The transient variation of the axial temperature and density of the stems is obtained with the one-dimensional thermal-hydrodynamic model developed and described in detail elsewhere7,22. It includes an extensive chemical scheme with 45 species and 192 chemical reactions for humid air at the conditions of the experiment. The model contains a set of continuity equations for the number density \({n}_{i}\) of the ith specie considered (2), the transport of momentum \(\rho v\) (3) as well as the conservation equations for the overall translational energy density \(\varepsilon \) (4) and the vibrational energy density of \({\mathrm{N}}_{2}\) molecules \({\varepsilon }_{\mathrm{V}}\) (5) as follows:

$$\frac{\partial {n}_{i}}{\partial t}+\nabla \cdot \left[{n}_{i}{u}_{i}-{D}_{i}\nabla {n}_{i}\right]={S}_{i}$$
(2)
$$\frac{\partial \rho v}{\partial t}+\nabla \cdot \left(\rho vv\right)=-\nabla P+\frac{1}{3}{\mu }_{v}\nabla \left(\nabla \cdot v\right)+{\mu }_{v}{\nabla }^{2}v$$
(3)
$$\frac{\partial \varepsilon }{\partial t}+\nabla \cdot \left[\left(\varepsilon +P\right)v\right]={Q}_{\mathrm{T}}^{\mathrm{eff}}+\nabla \cdot ({\kappa }_{T}^{*}\nabla {T}_{g})$$
(4)
$$\frac{\partial {\varepsilon }_{\mathrm{V}}}{\partial t}+\nabla \cdot \left({\varepsilon }_{\mathrm{V}}v\right)={Q}_{\mathrm{V}}^{\mathrm{eff}}+\nabla \cdot ({D}_{V}\nabla {\varepsilon }_{\mathrm{V}})$$
(5)

where \({u}_{i}\), \({D}_{i}\) and \({S}_{i}\) denote the number density, drift velocity, diffusion coefficient, and net reaction rate respectively. \(\rho \), \(v\), \(P\), and \({\mu }_{v}\) are mass density, bulk velocity, gas pressure, and viscosity coefficient, respectively. The term \({Q}_{\mathrm{T}}^{\mathrm{eff}}\) accounts for the effective rate of energy deposition in the translational degree of freedom, \({\kappa }_{\mathrm{T}}^{*}\) and \({T}_{g}\) being the thermal conductivity and the gas temperature, respectively. \({Q}_{\mathrm{V}}^{\mathrm{eff}}\) accounts for the effective rate of energy deposition in the vibrational degree of freedom and \({D}_{V}\) the diffusion coefficient of \({\varepsilon }_{\mathrm{V}}\). The input to the above model is the measured current waveform, and the initial thermal radius of the channel for the model is estimated from the Schlieren images.

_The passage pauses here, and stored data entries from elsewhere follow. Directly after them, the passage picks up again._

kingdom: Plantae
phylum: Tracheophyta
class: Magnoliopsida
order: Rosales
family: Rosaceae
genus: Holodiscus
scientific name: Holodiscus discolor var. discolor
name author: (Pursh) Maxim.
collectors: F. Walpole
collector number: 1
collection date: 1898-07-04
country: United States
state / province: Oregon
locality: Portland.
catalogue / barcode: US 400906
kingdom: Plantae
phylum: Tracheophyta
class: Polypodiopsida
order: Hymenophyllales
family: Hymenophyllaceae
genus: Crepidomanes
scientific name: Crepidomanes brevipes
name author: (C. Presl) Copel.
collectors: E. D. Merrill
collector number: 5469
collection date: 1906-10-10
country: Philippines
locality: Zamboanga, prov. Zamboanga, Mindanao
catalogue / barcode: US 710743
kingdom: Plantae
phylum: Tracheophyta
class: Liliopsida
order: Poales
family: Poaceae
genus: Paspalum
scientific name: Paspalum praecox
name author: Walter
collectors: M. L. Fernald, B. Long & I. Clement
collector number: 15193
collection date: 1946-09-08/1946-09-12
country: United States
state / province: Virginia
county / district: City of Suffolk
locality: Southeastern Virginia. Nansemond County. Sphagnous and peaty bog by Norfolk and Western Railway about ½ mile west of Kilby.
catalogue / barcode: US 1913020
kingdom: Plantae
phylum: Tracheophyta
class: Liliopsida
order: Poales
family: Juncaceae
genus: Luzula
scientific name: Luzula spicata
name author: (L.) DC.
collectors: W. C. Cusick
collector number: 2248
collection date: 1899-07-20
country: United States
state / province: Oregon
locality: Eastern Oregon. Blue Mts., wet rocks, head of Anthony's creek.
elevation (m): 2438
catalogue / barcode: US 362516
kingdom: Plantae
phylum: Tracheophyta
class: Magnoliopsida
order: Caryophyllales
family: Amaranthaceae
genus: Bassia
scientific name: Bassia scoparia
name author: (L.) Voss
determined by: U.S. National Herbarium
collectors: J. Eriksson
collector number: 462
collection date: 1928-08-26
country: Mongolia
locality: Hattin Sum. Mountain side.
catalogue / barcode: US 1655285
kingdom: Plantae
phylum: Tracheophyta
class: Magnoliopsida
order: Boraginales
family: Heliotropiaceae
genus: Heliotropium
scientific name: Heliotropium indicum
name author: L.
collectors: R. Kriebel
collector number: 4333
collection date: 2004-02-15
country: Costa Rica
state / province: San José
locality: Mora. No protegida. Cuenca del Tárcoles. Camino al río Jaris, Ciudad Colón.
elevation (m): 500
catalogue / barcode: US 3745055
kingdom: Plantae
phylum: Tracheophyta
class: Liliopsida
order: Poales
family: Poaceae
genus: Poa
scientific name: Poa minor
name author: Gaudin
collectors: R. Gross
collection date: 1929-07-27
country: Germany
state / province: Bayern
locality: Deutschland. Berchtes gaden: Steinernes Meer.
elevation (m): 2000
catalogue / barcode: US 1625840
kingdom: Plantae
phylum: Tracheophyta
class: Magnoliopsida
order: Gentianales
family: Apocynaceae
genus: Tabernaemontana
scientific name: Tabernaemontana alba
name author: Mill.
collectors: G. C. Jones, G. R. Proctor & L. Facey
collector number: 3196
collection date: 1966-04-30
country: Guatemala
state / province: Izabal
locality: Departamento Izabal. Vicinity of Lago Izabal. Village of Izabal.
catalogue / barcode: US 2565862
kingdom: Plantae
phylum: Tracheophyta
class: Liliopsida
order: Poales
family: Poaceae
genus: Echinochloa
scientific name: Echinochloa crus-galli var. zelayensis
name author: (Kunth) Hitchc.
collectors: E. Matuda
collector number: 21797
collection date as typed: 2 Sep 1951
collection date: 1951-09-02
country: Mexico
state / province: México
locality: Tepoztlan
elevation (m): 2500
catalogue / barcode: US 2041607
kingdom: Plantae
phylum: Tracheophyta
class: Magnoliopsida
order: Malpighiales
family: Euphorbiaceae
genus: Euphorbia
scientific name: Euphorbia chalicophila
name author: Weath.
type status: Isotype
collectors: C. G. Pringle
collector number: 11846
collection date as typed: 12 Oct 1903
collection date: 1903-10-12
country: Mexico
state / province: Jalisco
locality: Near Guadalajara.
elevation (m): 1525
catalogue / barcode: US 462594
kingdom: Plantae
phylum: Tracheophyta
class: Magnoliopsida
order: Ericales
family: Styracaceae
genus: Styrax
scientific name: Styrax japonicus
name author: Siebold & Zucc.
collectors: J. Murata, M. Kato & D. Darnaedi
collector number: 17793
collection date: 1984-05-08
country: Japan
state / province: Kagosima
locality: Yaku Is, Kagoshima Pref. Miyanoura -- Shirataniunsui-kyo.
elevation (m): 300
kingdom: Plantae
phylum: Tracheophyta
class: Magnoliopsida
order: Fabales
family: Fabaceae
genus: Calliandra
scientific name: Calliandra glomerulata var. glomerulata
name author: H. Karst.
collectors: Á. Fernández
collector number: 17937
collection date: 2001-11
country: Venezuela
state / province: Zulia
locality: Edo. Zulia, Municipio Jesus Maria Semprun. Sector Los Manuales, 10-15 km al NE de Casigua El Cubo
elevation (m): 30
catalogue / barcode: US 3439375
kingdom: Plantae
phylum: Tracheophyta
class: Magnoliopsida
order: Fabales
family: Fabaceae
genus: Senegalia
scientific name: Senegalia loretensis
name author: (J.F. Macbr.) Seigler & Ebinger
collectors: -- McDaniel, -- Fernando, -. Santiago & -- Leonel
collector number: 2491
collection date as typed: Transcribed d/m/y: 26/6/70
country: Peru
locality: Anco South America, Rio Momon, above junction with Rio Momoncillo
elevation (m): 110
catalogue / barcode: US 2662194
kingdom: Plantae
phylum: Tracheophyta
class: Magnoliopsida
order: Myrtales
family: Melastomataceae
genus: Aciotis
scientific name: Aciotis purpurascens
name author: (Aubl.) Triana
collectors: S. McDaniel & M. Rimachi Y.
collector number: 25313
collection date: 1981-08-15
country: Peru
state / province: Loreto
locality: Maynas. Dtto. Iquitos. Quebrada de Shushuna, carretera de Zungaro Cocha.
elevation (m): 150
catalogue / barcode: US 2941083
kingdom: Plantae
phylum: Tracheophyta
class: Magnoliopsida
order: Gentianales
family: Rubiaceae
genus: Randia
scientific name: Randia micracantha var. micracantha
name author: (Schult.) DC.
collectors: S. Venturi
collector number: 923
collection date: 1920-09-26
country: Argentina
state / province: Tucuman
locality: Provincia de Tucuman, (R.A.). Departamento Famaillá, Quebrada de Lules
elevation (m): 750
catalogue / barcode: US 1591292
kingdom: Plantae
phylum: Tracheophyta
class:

The maximum temperature and minimum density maps for the event in Fig. 4 are obtained by first estimating the relative temperature in the channels from the Schlieren images. The relative variation of temperature along the low-density channels is estimated with an Abel inverse integral transform as detailed in our previous work50. Eighteen points along the main low-density channel are selected to calculate the average relative temperature. The corresponding values all along the channel are linearly interpolated. Since most parts of the main channel (in Fig. 4f) are not perpendicular to the air gap axis, one step in the process should be changed. Thus, the image intensity variation is multiplied by the cosine of the deflection angle due to two facts: (1) the channel can be approximated as deflection only in a certain plane as the channel in the red boxes in Fig. 4a is nearly vertical and (2) the temperature gradient in the axial direction can be ignored along a short channel section (less than 1 mm here). The temperature and relative density along all side branch channels are not shown as it is difficult to estimate their true deflection direction from the two-dimensional images in Fig. 4a,b. Then, the absolute temperature distribution along the channel is obtained by normalizing the relative temperature map to the axial temperature at the stem base on the electrode, obtained with the thermo-hydrodynamic model. Since the channel in the discharge becomes isobaric soon after the streamer initiation7, the density map is calculated from the temperature map by using the gas law at atmospheric pressure.